- _Exercises_
A. According to the extract on Bayesian classifiers, what does TAN use to find a maximum spanning tree?
B. In the stored dataset items, rewrite the lines from the one containing "GitHub.com、GitHub Enterprise Server" up to and including the one containing "这也意味着 GitHub 将提倡受制裁区域的开发人员享有更大的平台访问权，并充分进入全球开源社区。", putting "开放源代码社区" in place of "开源社区" and leaving everything else unchanged.

- _Extract to read_
--- --- ---
AODE achieves lower classification error than NB, because it involves a weaker attribute independence assumption and the ensemble mechanism. Figure 2 shows graphically the structural differences between NB and AODE.

2.2. TAN and ATAN

TAN is a structural augmentation of NB in which every attribute has the class and at most one other attribute as parents. The structure is determined by using an extension of the Chow–Liu tree [23], which utilizes conditional mutual information to find a maximum spanning tree. By learning from the maximum weighted spanning tree (MWST), TAN can represent all significant one-dependence relationships and is commonly regarded as the optimal one-dependence classifier [24]. Rather than obtaining a spanning tree, Ruz and Pham [25] suggest that Kruskal’s algorithm be stopped whenever a Bayesian criterion controlling the likelihood of the data and the complexity of the TAN structure holds.

ATAN is an ensemble augmentation of TAN. It takes not a random node, but each predictive variable as a root node and then builds the corresponding MWST conditioned to that selection. Finally, the posterior probabilities of ATAN are given by the average of the n TAN classifier posterior probabilities. Figure 3 shows graphically the structural differences between TAN and ATAN.

2.3. KDB

The KDB allows each attribute to have a maximum of k parents, except the class variable. The attribute order is predetermined by comparing mutual information

I (X_{i}; C)

between the predictive attribute and class variable, starting with the highest. Once

X_{i}

enters the model, its parents are selected by choosing the k variables

X_{j}

in the model with the highest values of the conditional mutual information

I (X_{i}; X_{j} | C)

. We note that the first k variables added to the model will have fewer than k parents. We suppose that the attribute order is

{X_{1}, X_{2}, \dots, X_{n}}

; then

X_{i}

will have

i - 1

parents when

i \leq k

, and the remaining

n - k

variables have exactly k parents. Then Equation (1) turns out to be

P (c, x) \propto P (c) \prod_{i = 1}^{n} P (x_{i} | c, x_{i 1}, \dots, x_{i p})
--- --- ---
[Stored dataset items]
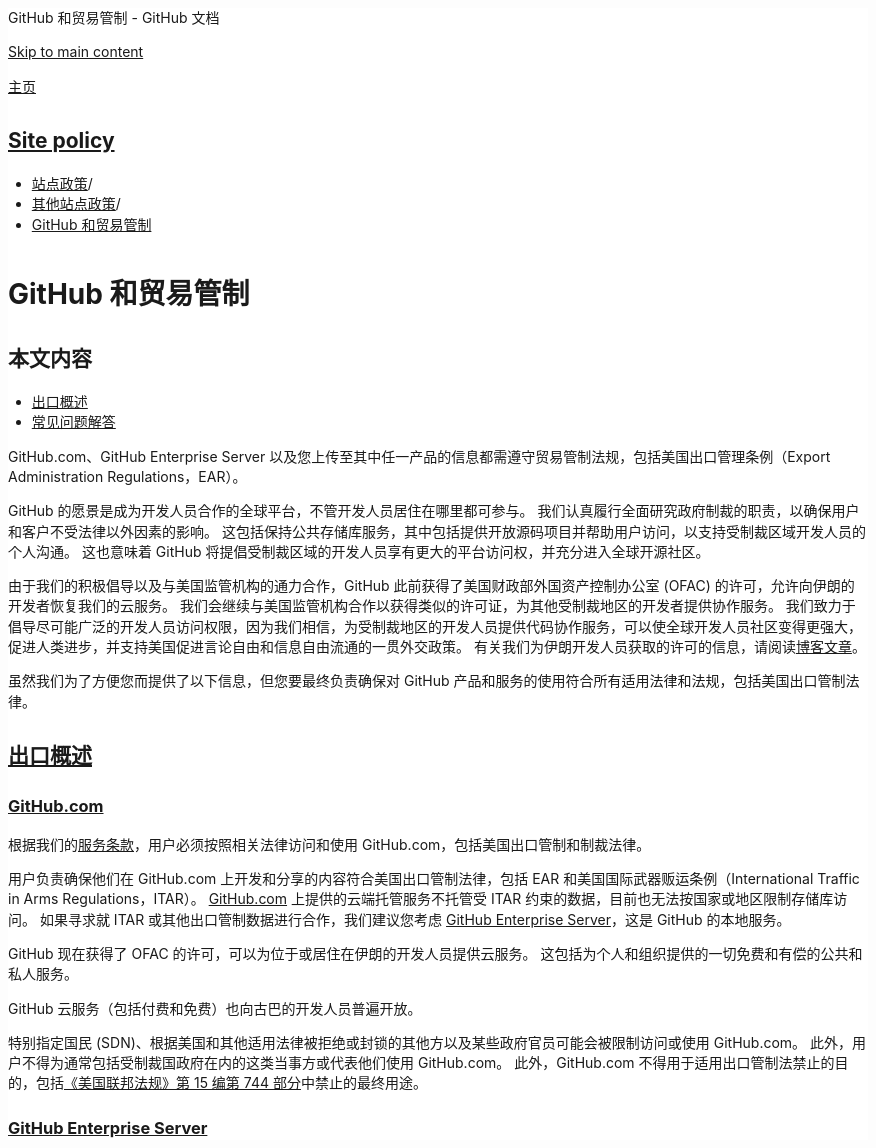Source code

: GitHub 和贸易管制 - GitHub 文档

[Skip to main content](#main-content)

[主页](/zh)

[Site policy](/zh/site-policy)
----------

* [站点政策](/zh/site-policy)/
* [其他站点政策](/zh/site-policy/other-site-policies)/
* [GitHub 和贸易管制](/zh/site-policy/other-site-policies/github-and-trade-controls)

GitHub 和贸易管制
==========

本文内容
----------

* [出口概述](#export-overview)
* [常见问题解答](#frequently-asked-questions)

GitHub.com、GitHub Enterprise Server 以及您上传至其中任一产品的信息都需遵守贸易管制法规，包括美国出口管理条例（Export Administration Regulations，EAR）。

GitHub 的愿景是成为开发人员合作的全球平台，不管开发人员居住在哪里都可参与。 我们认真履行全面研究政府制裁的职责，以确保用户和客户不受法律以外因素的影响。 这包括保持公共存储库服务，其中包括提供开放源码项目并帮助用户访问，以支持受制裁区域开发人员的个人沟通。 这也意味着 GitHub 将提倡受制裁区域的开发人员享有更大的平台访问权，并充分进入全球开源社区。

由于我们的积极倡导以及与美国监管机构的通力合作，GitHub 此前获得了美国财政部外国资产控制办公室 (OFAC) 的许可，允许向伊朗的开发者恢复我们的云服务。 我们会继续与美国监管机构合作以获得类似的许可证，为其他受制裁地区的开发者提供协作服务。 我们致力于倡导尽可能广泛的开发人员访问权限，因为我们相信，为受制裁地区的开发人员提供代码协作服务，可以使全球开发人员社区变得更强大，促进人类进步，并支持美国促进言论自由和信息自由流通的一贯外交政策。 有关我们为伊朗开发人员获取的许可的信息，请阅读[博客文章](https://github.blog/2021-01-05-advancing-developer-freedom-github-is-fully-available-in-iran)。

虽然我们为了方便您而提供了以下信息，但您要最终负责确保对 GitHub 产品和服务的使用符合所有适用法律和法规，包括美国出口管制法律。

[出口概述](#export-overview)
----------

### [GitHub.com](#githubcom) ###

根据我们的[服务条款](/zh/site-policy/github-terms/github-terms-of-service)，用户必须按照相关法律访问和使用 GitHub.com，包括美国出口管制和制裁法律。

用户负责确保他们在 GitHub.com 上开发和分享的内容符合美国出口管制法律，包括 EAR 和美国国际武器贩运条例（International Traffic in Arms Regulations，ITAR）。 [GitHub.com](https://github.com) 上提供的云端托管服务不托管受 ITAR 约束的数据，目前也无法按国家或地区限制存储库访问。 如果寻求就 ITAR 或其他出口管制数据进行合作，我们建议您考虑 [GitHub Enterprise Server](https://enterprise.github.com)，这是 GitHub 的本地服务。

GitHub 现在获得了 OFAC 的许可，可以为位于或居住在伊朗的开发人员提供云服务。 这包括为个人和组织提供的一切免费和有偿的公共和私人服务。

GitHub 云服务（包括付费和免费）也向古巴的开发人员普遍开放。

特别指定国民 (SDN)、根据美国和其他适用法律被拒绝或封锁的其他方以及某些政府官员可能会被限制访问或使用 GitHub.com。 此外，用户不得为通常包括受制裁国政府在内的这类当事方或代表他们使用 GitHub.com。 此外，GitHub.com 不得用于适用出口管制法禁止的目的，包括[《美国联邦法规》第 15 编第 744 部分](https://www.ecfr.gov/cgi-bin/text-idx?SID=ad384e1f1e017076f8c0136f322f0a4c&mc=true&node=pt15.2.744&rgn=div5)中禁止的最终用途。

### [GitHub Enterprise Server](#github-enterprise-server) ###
--- --- ---
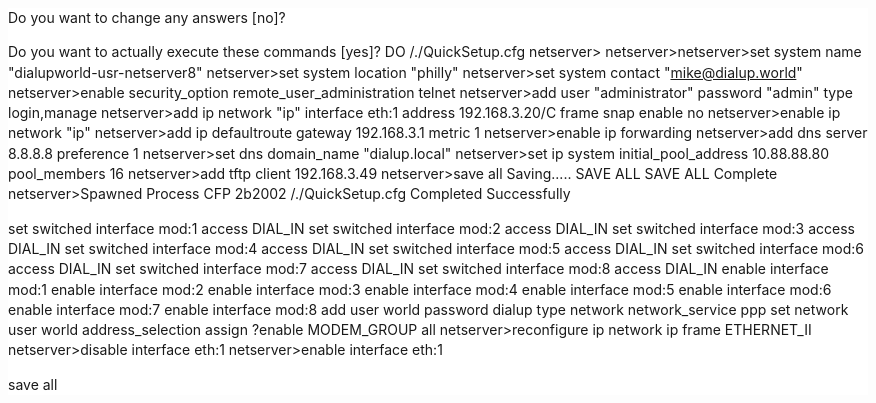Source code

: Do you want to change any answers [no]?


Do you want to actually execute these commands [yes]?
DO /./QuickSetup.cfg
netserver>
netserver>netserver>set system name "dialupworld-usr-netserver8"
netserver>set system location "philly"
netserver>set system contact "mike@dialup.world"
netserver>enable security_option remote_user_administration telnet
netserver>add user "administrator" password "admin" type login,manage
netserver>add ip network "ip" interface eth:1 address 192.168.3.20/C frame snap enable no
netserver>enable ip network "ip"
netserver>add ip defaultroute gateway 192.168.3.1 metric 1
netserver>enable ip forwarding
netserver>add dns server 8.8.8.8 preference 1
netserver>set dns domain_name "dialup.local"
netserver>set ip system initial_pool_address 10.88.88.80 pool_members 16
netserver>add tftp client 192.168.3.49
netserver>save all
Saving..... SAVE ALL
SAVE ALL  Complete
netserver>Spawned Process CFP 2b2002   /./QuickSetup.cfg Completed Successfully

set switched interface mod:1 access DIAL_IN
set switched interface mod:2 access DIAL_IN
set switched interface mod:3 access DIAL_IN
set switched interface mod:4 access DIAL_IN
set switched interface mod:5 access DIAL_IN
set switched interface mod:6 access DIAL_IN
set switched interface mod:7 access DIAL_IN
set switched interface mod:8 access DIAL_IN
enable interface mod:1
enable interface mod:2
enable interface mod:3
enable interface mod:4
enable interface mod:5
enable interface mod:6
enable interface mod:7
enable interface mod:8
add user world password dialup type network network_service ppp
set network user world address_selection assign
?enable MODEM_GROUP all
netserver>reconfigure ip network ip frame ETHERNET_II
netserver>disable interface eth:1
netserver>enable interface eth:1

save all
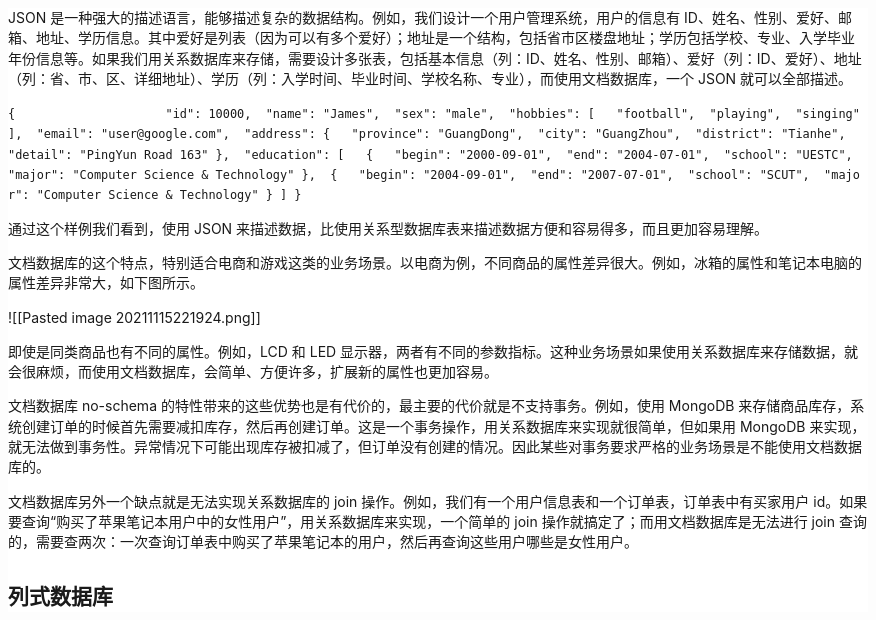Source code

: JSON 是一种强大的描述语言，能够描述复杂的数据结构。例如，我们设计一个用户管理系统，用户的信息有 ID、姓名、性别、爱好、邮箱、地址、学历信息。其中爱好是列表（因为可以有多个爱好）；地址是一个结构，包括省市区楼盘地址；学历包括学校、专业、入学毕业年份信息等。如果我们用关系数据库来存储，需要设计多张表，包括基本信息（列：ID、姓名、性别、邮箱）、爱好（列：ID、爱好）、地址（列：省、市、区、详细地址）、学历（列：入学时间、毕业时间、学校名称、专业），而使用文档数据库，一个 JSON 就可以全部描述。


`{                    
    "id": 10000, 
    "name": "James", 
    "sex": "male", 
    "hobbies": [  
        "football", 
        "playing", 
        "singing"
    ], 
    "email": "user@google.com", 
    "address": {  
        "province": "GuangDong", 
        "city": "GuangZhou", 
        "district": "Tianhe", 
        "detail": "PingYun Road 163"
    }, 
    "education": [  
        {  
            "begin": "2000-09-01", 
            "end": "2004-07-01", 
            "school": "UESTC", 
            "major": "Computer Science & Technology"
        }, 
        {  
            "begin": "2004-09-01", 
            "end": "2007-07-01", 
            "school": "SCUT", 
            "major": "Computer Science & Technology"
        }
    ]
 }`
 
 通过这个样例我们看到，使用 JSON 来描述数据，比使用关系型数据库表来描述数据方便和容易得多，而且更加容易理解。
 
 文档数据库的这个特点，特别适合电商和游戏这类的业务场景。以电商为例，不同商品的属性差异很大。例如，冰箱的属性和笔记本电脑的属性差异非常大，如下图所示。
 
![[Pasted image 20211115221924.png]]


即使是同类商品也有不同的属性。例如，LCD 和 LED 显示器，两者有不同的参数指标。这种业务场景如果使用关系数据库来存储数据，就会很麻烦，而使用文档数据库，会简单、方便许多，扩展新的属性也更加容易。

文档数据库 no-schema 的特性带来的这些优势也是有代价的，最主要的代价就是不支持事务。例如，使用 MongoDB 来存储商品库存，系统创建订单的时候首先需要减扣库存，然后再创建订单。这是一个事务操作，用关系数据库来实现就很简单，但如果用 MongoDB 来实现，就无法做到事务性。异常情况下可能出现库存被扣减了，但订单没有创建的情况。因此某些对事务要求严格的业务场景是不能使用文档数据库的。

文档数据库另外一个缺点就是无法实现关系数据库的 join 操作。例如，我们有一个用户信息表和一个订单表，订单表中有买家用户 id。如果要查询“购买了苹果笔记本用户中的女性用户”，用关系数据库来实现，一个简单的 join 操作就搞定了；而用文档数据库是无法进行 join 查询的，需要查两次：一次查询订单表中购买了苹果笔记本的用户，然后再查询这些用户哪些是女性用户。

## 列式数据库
--- --- ---
- _Replies_
A. Conditional mutual information.

B.
GitHub.com、GitHub Enterprise Server 以及您上传至其中任一产品的信息都需遵守贸易管制法规，包括美国出口管理条例（Export Administration Regulations，EAR）。

GitHub 的愿景是成为开发人员合作的全球平台，不管开发人员居住在哪里都可参与。 我们认真履行全面研究政府制裁的职责，以确保用户和客户不受法律以外因素的影响。 这包括保持公共存储库服务，其中包括提供开放源码项目并帮助用户访问，以支持受制裁区域开发人员的个人沟通。 这也意味着 GitHub 将提倡受制裁区域的开发人员享有更大的平台访问权，并充分进入全球开放源代码社区。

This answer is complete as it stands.